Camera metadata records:

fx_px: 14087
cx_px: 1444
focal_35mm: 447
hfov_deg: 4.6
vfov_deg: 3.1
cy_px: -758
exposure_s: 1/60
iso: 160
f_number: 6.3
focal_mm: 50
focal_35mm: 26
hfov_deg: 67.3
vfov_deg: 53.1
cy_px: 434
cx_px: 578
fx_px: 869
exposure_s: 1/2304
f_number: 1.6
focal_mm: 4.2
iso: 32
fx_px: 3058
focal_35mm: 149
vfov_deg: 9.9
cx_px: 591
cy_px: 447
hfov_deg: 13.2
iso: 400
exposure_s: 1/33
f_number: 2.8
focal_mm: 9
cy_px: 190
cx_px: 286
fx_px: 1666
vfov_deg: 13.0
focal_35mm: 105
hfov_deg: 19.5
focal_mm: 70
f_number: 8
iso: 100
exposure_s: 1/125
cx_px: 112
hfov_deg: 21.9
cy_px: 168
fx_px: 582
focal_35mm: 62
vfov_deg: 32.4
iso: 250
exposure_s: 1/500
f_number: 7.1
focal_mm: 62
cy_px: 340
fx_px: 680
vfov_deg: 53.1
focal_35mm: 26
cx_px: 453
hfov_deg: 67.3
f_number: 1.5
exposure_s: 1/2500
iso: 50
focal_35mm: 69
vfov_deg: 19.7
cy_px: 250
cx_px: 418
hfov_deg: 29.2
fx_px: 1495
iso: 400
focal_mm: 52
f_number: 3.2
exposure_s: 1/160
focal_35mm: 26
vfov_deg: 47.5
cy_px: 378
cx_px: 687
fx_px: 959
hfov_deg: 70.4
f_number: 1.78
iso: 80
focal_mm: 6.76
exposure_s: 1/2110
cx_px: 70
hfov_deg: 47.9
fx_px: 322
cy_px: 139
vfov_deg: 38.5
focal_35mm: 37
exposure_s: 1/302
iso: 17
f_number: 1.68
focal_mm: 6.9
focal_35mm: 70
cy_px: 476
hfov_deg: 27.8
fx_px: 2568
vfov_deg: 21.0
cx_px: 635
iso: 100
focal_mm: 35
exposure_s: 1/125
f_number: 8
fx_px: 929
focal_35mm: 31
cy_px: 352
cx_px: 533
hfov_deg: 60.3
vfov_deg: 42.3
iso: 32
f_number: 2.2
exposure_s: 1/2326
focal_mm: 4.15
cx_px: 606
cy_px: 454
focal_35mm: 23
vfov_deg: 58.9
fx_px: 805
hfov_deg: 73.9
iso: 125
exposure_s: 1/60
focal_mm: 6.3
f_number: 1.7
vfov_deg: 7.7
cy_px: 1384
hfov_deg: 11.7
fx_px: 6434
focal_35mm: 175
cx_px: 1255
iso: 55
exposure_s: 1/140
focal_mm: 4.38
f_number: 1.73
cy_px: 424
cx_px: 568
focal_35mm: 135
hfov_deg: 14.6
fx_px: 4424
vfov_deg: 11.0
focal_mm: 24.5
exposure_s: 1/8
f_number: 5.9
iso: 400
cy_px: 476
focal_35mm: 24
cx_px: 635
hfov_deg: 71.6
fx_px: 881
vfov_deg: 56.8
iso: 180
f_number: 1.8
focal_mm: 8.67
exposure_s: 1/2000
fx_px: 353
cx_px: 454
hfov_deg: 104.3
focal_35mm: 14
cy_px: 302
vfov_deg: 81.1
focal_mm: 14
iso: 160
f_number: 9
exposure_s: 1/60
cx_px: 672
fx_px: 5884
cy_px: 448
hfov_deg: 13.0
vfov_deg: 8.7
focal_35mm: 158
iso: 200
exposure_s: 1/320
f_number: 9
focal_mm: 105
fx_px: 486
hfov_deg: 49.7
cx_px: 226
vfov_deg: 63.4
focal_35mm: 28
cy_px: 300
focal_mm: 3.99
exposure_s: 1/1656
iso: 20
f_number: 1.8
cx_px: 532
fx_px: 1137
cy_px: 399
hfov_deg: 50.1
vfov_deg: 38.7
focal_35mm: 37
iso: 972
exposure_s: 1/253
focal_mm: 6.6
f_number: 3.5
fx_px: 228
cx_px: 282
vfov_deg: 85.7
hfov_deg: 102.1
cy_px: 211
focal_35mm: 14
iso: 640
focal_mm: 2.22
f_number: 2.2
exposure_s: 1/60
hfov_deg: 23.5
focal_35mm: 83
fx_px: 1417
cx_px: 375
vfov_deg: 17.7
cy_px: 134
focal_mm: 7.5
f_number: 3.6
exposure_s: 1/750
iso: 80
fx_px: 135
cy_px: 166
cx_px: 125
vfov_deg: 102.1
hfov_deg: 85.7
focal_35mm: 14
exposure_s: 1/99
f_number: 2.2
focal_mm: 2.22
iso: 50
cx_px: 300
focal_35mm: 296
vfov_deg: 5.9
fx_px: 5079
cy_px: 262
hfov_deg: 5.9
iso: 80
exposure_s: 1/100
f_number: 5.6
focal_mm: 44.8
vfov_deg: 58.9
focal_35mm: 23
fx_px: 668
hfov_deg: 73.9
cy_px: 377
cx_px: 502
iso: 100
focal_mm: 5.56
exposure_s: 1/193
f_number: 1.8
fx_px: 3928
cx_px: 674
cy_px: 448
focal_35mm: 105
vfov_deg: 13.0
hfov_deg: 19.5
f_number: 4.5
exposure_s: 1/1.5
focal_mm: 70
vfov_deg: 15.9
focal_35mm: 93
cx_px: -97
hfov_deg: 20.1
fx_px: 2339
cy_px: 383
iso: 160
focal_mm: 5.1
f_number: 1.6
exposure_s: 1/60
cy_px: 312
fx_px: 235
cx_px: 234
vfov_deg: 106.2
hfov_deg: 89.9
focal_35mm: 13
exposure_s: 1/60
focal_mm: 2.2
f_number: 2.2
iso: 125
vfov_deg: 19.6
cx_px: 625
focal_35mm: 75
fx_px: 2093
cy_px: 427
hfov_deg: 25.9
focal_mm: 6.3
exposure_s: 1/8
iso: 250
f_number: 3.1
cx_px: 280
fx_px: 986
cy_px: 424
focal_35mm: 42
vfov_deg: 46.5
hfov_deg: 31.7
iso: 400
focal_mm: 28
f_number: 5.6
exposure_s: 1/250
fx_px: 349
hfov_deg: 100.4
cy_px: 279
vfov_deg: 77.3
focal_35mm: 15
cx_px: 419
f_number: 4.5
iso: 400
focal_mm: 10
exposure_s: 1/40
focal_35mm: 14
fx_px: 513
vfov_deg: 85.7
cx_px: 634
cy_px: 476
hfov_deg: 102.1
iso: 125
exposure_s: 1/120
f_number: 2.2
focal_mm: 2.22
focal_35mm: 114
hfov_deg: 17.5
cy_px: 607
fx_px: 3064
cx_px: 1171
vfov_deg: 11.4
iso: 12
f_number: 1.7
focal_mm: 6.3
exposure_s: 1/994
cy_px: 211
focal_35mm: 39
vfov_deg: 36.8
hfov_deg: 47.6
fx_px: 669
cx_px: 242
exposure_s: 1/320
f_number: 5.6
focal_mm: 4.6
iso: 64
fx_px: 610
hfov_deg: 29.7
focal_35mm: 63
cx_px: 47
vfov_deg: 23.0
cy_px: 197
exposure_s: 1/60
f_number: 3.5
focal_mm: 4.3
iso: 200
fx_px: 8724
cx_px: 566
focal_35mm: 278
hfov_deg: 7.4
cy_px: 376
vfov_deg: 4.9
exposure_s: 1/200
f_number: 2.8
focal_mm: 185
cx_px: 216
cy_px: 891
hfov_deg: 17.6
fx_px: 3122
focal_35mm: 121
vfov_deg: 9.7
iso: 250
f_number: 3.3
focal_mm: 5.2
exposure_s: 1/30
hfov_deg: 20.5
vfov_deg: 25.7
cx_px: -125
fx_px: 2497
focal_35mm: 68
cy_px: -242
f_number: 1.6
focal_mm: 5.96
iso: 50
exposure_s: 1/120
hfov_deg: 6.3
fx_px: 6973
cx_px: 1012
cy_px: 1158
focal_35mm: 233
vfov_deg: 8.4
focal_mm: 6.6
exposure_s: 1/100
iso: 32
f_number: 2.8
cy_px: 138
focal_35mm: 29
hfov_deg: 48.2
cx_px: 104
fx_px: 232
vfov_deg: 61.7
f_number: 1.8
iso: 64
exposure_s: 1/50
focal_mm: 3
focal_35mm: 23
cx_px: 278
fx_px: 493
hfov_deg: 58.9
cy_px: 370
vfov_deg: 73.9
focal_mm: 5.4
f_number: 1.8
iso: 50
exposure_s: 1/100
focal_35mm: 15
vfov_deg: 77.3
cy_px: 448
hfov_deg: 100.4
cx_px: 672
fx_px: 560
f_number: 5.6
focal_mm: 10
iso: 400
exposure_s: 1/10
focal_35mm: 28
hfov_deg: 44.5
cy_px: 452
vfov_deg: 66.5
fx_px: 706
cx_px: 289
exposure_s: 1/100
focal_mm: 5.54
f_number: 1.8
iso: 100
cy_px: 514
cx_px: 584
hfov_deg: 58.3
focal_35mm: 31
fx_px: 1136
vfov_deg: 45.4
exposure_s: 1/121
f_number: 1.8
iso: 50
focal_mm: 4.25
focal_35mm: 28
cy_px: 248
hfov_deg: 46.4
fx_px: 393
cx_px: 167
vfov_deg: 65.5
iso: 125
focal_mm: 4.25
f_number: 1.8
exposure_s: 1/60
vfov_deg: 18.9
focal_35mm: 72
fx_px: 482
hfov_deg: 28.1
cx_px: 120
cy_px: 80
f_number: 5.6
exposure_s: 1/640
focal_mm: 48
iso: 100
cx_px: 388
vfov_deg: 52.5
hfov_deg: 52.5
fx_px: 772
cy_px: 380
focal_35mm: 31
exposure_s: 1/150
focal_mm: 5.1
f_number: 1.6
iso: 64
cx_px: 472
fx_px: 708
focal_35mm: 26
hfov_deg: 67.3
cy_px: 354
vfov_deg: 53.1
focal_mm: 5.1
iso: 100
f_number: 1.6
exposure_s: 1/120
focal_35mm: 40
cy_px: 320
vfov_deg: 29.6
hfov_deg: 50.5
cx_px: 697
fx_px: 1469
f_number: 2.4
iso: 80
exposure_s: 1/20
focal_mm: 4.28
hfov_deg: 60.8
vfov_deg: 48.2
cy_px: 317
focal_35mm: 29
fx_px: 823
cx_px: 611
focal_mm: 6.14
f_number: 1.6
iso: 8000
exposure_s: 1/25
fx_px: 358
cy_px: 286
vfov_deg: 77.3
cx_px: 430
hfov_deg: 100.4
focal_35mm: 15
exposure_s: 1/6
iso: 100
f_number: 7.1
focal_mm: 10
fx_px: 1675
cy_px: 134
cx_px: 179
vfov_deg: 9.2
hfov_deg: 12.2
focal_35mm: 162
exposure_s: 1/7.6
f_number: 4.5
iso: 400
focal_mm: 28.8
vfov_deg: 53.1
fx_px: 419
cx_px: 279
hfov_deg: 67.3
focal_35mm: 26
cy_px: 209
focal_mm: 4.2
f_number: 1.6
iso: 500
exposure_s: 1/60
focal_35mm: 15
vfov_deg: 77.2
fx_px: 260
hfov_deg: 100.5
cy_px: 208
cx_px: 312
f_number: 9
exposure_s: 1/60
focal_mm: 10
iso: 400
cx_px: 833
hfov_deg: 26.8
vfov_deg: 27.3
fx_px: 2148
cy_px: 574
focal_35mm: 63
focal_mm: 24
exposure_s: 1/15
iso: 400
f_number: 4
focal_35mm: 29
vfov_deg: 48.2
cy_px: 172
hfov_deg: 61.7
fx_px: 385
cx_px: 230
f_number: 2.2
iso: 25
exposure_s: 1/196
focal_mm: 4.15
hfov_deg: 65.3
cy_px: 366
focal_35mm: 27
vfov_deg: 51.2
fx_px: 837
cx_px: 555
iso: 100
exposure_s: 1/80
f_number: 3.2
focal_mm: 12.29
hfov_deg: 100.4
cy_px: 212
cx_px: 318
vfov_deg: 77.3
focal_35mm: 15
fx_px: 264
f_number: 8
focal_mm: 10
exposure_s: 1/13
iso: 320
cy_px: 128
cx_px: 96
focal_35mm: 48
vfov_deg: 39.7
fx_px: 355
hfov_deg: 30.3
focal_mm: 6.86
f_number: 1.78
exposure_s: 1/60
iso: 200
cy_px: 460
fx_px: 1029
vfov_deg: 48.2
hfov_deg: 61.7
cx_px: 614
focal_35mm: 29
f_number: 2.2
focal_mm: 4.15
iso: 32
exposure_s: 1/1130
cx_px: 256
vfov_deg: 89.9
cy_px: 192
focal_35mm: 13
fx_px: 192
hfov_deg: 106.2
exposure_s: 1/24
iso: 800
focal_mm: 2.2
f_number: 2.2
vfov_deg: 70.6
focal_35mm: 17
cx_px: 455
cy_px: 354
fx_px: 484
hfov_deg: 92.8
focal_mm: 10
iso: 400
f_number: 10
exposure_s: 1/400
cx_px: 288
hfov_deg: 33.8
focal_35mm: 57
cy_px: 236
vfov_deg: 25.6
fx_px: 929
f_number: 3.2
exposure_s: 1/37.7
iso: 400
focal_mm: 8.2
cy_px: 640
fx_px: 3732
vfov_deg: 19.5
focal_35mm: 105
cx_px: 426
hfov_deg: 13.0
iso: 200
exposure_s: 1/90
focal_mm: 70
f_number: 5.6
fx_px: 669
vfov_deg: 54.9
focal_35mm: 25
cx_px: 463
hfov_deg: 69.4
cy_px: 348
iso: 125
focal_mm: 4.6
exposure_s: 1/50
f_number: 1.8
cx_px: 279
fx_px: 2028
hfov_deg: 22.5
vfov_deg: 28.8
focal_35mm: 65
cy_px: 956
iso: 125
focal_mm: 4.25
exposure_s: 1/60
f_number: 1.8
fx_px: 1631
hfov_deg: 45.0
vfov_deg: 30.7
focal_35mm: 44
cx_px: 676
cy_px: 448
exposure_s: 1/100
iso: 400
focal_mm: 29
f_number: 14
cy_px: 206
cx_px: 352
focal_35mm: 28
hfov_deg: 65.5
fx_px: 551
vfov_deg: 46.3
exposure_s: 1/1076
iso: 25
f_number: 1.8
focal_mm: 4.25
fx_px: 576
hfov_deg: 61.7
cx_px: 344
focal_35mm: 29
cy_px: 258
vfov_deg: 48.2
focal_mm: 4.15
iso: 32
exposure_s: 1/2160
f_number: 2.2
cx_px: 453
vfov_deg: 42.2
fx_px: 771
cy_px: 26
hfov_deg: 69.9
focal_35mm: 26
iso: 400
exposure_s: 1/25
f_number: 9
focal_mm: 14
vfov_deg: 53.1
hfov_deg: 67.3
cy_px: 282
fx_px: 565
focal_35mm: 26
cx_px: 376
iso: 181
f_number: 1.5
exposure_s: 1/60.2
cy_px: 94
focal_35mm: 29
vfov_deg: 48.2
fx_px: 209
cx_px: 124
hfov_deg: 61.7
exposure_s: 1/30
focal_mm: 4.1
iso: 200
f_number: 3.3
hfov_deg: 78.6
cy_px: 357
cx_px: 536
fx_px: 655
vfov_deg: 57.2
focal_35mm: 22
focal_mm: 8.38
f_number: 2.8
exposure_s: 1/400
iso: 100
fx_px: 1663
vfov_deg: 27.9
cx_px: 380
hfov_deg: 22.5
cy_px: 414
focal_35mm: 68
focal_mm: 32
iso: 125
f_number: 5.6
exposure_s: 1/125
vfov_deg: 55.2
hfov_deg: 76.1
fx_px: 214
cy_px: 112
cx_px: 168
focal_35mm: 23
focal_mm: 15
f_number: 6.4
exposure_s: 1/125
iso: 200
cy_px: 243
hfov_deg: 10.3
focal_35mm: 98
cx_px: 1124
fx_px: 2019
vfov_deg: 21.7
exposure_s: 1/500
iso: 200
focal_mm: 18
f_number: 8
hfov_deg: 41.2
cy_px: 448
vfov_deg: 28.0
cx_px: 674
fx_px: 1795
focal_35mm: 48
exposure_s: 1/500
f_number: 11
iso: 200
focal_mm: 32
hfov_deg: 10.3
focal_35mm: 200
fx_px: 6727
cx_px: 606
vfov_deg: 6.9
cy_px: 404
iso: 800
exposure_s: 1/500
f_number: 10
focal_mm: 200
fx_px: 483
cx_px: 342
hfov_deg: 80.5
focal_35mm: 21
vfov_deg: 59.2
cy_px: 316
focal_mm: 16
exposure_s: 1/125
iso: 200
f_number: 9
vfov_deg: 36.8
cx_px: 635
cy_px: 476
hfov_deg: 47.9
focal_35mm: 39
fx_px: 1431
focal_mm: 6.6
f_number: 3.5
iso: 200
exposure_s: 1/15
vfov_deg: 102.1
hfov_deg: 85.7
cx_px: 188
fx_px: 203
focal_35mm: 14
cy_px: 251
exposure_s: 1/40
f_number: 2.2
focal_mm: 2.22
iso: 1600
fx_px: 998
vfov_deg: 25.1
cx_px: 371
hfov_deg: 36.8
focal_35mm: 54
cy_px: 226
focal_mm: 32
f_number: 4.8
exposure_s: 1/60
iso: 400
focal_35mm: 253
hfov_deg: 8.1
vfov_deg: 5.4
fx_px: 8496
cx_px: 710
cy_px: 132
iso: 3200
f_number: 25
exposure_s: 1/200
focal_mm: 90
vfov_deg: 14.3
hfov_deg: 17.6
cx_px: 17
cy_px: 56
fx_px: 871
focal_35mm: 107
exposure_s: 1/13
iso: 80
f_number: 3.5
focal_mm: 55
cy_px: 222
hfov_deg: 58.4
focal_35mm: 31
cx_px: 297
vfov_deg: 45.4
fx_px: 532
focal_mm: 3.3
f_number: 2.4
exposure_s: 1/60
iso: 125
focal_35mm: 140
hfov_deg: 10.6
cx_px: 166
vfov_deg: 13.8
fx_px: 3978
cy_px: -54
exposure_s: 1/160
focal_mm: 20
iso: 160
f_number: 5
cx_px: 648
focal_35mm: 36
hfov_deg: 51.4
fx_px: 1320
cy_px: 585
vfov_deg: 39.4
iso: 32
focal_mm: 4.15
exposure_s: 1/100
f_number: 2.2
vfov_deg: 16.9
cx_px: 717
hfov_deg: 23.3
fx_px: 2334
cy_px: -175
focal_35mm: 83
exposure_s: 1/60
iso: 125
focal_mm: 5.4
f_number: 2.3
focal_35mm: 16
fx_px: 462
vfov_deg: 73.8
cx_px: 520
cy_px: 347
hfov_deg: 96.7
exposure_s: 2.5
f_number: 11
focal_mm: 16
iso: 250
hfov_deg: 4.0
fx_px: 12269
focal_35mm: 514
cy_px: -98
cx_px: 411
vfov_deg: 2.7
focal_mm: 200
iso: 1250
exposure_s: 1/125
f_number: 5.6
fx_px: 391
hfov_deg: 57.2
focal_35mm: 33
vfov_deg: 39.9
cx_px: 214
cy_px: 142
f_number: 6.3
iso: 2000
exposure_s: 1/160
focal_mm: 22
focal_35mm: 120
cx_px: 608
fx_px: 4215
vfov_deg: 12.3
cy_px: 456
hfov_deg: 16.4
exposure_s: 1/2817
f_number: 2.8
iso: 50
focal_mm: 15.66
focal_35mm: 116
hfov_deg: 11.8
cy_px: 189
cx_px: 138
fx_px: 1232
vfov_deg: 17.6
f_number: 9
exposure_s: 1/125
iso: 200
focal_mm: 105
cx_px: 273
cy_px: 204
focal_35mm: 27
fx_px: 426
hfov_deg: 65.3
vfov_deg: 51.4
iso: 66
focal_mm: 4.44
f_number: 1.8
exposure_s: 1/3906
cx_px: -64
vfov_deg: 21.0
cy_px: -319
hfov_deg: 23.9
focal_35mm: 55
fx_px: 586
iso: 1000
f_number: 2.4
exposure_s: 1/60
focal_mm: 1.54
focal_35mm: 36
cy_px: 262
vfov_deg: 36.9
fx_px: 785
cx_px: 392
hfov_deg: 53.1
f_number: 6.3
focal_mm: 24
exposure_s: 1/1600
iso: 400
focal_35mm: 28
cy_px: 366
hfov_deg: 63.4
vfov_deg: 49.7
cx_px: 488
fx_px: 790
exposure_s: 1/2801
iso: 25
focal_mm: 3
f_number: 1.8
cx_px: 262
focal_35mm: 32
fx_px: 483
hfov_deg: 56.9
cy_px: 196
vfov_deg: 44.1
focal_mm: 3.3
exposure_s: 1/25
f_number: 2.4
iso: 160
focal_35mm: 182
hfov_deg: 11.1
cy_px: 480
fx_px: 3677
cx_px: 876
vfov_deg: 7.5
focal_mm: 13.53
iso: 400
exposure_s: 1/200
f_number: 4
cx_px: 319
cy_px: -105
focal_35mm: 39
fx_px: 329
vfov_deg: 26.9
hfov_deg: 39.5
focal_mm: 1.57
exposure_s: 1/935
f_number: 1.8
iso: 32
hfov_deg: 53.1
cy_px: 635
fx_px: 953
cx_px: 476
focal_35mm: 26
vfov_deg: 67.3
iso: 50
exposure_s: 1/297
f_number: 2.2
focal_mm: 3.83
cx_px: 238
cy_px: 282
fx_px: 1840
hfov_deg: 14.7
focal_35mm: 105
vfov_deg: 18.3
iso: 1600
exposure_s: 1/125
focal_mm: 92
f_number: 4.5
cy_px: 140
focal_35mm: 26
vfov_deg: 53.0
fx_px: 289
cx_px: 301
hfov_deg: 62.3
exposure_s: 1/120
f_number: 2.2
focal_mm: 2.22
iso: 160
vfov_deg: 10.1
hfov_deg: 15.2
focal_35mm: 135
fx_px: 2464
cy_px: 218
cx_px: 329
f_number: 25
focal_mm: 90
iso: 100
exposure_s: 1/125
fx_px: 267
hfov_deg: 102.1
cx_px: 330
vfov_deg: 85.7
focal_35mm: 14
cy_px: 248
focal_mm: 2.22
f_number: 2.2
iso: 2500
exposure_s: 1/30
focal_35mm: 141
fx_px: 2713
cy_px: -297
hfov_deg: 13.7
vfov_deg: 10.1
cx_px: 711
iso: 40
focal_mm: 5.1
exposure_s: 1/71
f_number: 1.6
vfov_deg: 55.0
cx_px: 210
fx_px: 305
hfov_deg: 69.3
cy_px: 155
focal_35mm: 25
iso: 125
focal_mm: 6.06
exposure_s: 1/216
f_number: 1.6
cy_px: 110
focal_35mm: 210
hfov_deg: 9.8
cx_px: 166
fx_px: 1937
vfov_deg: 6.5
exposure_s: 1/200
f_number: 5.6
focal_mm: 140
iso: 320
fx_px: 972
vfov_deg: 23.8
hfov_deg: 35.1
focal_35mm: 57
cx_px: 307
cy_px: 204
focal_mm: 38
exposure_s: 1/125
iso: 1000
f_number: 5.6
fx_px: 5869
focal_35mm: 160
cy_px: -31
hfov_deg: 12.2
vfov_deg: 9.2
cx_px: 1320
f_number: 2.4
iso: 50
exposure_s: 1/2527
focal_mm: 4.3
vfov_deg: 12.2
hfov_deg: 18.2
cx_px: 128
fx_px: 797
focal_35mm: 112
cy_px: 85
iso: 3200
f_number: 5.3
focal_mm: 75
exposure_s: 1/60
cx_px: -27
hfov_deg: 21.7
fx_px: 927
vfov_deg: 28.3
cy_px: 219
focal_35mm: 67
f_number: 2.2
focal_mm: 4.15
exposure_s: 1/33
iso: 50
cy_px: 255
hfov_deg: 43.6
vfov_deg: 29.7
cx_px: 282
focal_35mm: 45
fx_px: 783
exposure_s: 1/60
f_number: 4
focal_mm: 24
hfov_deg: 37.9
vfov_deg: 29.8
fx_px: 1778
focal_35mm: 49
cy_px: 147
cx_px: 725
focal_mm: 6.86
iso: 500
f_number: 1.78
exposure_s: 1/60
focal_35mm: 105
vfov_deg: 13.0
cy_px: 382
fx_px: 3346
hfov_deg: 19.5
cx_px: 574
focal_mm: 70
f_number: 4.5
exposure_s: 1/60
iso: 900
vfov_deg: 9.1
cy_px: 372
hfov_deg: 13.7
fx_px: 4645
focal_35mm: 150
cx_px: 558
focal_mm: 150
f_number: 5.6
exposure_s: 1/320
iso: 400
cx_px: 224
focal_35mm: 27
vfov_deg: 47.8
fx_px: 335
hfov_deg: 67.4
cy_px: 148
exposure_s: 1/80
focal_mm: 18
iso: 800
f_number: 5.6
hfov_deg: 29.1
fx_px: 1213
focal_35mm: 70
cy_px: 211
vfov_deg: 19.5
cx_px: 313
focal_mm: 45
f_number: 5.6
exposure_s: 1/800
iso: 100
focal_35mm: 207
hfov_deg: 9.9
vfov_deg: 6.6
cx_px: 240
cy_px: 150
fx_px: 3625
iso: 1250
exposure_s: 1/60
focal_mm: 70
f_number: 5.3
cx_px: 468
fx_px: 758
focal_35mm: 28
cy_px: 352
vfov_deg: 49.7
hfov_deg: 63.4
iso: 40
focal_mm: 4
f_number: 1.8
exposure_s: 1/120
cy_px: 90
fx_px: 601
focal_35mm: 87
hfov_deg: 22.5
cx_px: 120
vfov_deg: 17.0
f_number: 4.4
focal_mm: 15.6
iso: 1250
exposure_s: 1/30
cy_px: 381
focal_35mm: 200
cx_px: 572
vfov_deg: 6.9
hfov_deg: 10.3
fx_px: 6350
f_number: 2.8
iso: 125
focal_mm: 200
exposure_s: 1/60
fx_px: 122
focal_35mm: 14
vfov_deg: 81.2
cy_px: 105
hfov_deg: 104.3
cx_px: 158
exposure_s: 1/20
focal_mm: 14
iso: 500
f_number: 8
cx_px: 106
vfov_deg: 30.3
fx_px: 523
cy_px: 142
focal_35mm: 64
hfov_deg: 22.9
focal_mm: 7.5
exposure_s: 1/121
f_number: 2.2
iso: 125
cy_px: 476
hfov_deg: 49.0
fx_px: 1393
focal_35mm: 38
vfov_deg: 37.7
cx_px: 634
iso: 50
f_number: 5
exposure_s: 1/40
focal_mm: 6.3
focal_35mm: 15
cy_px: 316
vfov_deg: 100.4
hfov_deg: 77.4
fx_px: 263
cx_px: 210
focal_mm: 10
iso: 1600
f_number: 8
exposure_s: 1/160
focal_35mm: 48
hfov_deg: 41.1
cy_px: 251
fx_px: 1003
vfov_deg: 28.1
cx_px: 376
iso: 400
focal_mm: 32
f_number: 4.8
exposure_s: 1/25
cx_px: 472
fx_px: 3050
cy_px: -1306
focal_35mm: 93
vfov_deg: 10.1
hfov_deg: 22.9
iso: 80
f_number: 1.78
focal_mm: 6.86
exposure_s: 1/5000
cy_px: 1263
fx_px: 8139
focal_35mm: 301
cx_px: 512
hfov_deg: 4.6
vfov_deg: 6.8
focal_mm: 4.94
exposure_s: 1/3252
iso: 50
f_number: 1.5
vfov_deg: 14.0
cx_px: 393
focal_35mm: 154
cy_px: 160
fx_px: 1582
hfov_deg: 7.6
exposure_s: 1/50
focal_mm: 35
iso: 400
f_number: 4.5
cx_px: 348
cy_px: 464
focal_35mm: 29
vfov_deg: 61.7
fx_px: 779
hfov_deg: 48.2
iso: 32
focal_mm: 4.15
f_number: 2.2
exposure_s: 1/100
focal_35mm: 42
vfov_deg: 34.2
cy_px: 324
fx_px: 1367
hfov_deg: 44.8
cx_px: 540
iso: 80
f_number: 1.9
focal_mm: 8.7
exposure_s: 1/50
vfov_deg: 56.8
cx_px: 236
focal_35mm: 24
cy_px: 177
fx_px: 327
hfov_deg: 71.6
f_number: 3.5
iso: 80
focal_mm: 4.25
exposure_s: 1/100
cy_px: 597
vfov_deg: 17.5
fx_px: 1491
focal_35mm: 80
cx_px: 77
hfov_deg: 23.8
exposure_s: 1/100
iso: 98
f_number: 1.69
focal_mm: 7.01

WORK REQUEST:
Set out exactly the run of lines that begins at the line holding "hfov_deg: 77.4" and ends at the last line of the data.

WRITTEN ANSWER:
hfov_deg: 77.4
fx_px: 263
cx_px: 210
focal_mm: 10
iso: 1600
f_number: 8
exposure_s: 1/160
focal_35mm: 48
hfov_deg: 41.1
cy_px: 251
fx_px: 1003
vfov_deg: 28.1
cx_px: 376
iso: 400
focal_mm: 32
f_number: 4.8
exposure_s: 1/25
cx_px: 472
fx_px: 3050
cy_px: -1306
focal_35mm: 93
vfov_deg: 10.1
hfov_deg: 22.9
iso: 80
f_number: 1.78
focal_mm: 6.86
exposure_s: 1/5000
cy_px: 1263
fx_px: 8139
focal_35mm: 301
cx_px: 512
hfov_deg: 4.6
vfov_deg: 6.8
focal_mm: 4.94
exposure_s: 1/3252
iso: 50
f_number: 1.5
vfov_deg: 14.0
cx_px: 393
focal_35mm: 154
cy_px: 160
fx_px: 1582
hfov_deg: 7.6
exposure_s: 1/50
focal_mm: 35
iso: 400
f_number: 4.5
cx_px: 348
cy_px: 464
focal_35mm: 29
vfov_deg: 61.7
fx_px: 779
hfov_deg: 48.2
iso: 32
focal_mm: 4.15
f_number: 2.2
exposure_s: 1/100
focal_35mm: 42
vfov_deg: 34.2
cy_px: 324
fx_px: 1367
hfov_deg: 44.8
cx_px: 540
iso: 80
f_number: 1.9
focal_mm: 8.7
exposure_s: 1/50
vfov_deg: 56.8
cx_px: 236
focal_35mm: 24
cy_px: 177
fx_px: 327
hfov_deg: 71.6
f_number: 3.5
iso: 80
focal_mm: 4.25
exposure_s: 1/100
cy_px: 597
vfov_deg: 17.5
fx_px: 1491
focal_35mm: 80
cx_px: 77
hfov_deg: 23.8
exposure_s: 1/100
iso: 98
f_number: 1.69
focal_mm: 7.01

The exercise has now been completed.